● **To do**: Please transcribe the data below in full. Omit any picture you find in it.

Given data: Begin

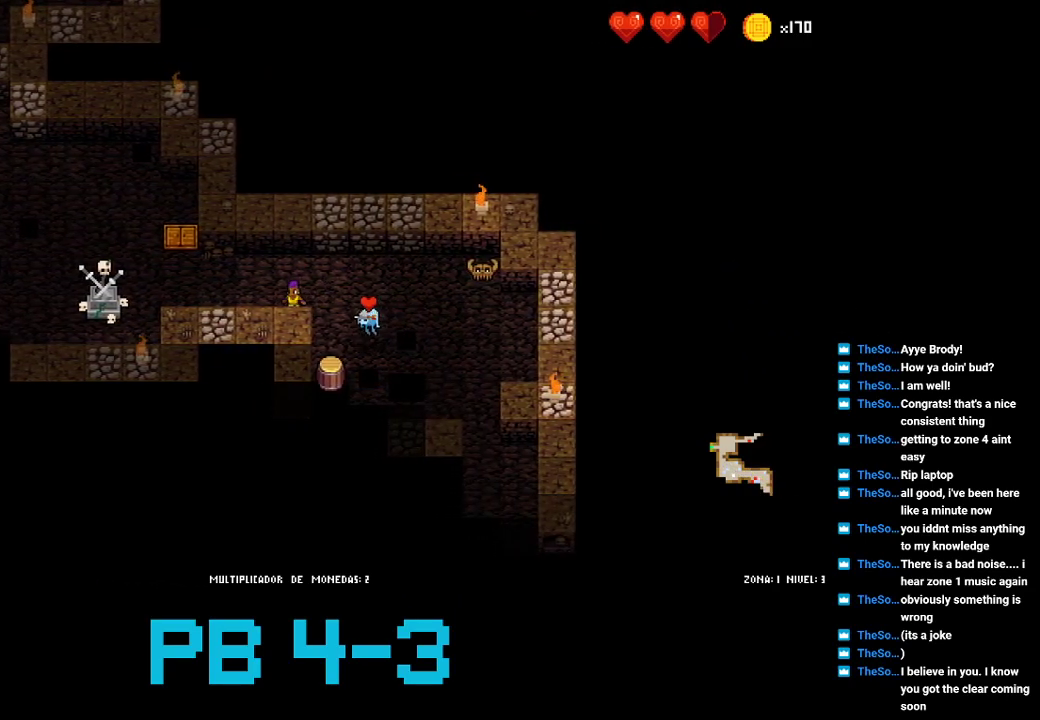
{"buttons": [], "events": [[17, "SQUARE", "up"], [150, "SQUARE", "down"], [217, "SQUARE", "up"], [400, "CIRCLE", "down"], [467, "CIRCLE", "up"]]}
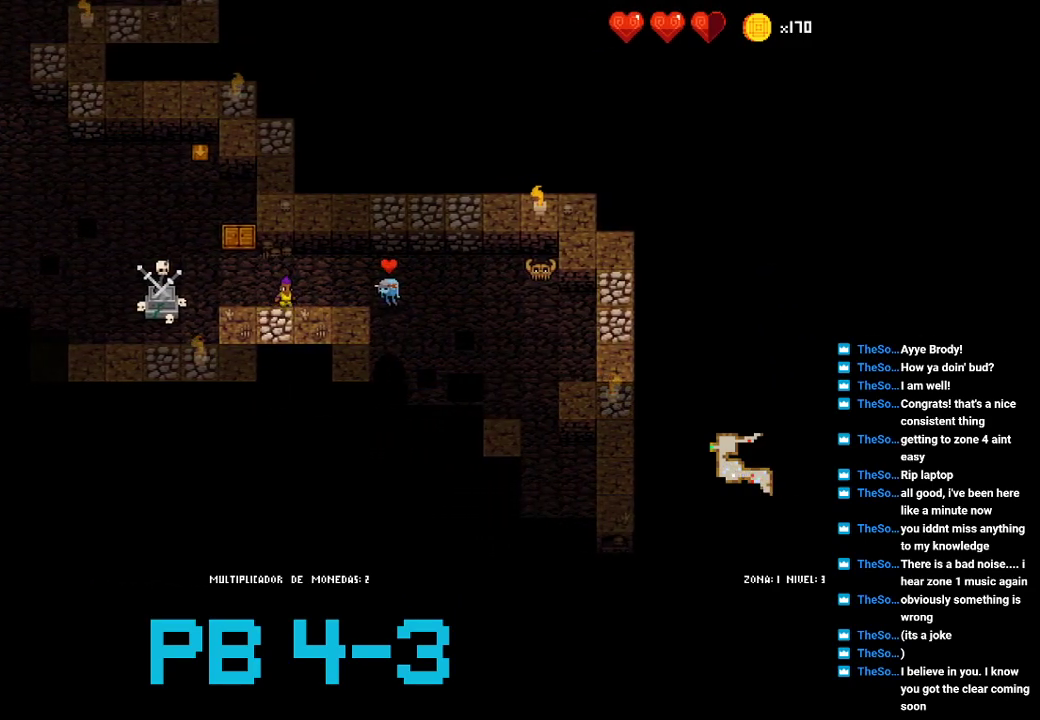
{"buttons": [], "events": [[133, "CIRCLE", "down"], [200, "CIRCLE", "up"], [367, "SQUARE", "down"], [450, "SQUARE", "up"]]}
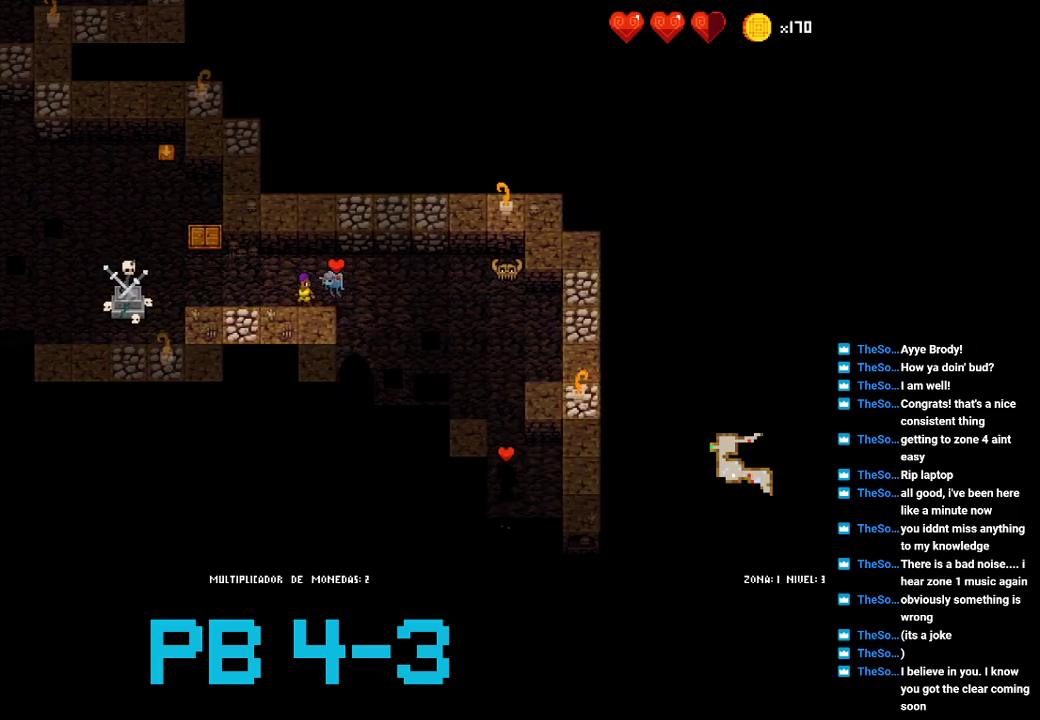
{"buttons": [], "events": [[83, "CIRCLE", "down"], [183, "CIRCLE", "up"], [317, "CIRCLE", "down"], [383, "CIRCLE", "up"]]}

Given data: End

● **Completed exercise**:
{"buttons": [], "events": [[17, "SQUARE", "up"], [150, "SQUARE", "down"], [217, "SQUARE", "up"], [400, "CIRCLE", "down"], [467, "CIRCLE", "up"]]}
{"buttons": [], "events": [[133, "CIRCLE", "down"], [200, "CIRCLE", "up"], [367, "SQUARE", "down"], [450, "SQUARE", "up"]]}
{"buttons": [], "events": [[83, "CIRCLE", "down"], [183, "CIRCLE", "up"], [317, "CIRCLE", "down"], [383, "CIRCLE", "up"]]}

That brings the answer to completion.